Pick up the passage on narcissistic defenses after its last sentence and continue writing it.

**** Text for analysis

What dictates their almost instantaneous flight from vulnerability is a diffuse anxiety, generally unrecognizable to them, yet never far below the surface. Routinely following the dictum of “the best defense is a good offense,” that offense is usually exhibited through explosive anger, dramatically camouflaging their underlying anxiety whenever their fragile ego feels under siege.

It should be added that others’ intentions may be innocent enough. Their motive might merely be to offer constructive feedback or humbly express their hurt feelings caused by the narcissist’s gross disregard or disrespect for them.

Yet such assertiveness is typically enough to unconsciously activate the narcissist's defenses against much earlier anxieties linked to family neglect, dismissal, abandonment, or repudiation.

The still fearful, insecure child residing inside them had originally been defenseless, without the emotional or intellectual resources to comfort or validate themselves. And that youngster regrettably developed into a person desperate to protect their shaky ego by strenuously invalidating the legitimacy of anything experienced as antagonistically directed toward them.

At the bottom, their conundrum is that instead of growing their courage and self-confidence through taking personal and interpersonal risks, narcissistic personalities disproportionately “grow” their defense mechanisms. However, falsely, they decide the most advantageous way to feel better about themselves is to rigidly—and routinely—denigrate others.

********
**** Record set

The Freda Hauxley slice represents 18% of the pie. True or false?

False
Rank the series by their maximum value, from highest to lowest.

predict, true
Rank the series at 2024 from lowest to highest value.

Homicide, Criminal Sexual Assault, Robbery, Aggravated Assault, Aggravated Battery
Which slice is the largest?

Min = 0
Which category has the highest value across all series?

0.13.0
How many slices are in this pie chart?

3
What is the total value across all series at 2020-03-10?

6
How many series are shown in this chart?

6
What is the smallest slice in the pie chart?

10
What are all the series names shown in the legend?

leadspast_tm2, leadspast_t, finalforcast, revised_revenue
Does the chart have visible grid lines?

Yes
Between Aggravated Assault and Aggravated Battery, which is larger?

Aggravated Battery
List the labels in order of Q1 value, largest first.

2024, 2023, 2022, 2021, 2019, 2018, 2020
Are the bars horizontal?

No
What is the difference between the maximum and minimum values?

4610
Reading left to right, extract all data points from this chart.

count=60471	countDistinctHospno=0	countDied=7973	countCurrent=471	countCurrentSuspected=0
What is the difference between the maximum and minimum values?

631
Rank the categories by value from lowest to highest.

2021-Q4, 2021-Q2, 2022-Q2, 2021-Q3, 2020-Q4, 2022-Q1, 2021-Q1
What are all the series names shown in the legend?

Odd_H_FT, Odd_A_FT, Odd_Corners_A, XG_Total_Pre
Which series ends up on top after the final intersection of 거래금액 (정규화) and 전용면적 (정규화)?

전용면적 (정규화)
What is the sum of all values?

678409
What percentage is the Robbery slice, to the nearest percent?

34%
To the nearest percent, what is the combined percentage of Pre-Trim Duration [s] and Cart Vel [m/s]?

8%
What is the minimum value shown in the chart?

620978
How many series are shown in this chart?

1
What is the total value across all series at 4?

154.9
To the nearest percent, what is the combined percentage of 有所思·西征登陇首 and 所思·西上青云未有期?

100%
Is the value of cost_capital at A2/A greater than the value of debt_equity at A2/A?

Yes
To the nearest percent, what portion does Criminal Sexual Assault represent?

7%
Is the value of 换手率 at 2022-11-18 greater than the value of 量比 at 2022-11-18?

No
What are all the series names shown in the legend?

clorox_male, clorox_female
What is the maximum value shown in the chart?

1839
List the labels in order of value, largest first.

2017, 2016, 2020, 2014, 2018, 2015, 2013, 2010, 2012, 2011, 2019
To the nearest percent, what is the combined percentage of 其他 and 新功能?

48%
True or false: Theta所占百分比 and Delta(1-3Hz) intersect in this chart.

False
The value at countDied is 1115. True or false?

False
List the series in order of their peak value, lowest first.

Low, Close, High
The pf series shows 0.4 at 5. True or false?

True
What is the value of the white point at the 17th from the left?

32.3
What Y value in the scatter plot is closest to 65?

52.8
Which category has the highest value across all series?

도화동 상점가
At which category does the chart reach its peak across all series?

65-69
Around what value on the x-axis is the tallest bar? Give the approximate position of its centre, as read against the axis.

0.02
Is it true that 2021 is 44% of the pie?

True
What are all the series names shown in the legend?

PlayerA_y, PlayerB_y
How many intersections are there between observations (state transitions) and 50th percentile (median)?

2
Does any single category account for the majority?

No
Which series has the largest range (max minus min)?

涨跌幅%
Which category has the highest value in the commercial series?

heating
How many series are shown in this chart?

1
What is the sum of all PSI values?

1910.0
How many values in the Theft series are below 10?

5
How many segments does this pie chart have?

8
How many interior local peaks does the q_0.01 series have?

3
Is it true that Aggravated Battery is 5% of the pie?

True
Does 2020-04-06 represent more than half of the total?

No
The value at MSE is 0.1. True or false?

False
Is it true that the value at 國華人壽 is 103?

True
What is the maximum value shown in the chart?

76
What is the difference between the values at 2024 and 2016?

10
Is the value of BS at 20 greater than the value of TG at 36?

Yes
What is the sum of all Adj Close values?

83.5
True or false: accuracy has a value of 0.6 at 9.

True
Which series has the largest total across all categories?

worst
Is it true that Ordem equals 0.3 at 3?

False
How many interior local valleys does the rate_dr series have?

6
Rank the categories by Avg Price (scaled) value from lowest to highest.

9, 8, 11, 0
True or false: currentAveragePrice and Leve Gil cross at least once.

********

Response box>
Rather than aim for meaningful achievements and genuinely intimate relationships that could effectively resolve their self-doubts, they choose instead to center their attention on fostering a false sense of superiority over everyone else. And this is what, unfortunately, stunts their growth–individually, socially, and morally.

They may look like other adults and, in many instances, behave like them. But in essence, they remain highly defended, irritable adolescents.

My previous post elaborates on their woeful inability to take criticism and learn from it. Nonetheless, their anxiety-anesthetizing anger and rage preclude their having to reexperience the haunting feelings of emotional and mental pain buried deep within them. Again, their outward show of strength, despite its menacing appearance, masks what’s really a pervasive personality weakness.

Writers sometimes note the elemental cowardice of narcissists. And it’s true that a merely inflated ego (vs. a truly strong one) lacks the stamina to admit, whether to themselves or others, their various mistakes and misdeeds. They simply can’t do this and still feel okay about themselves.

The paradox here is that, utterly governed by subterranean anxieties, these same insecurities actually “regulate” their behavior—despite several research studies rightfully concluding that they’re emotionally dysregulated.

Another previous post, though it addresses something universal in all of us, describes perfectly the authentic power so markedly absent from narcissists. Here’s a targeted marital quotation from that related post:

To betray just how dependent on our spouse we were (with all the vulnerability such dependency implies) would likely only exacerbate our most secret fear that we couldn't be sufficiently cared about—or that maybe we weren't even worth being cared about. . . .

Along with our fears, most of us also feel a certain shame about divulging our dependencies. After all, as adults it's almost always considered a virtue to be autonomous and self-reliant, whereas the mere suggestion of neediness is generally associated with being weak.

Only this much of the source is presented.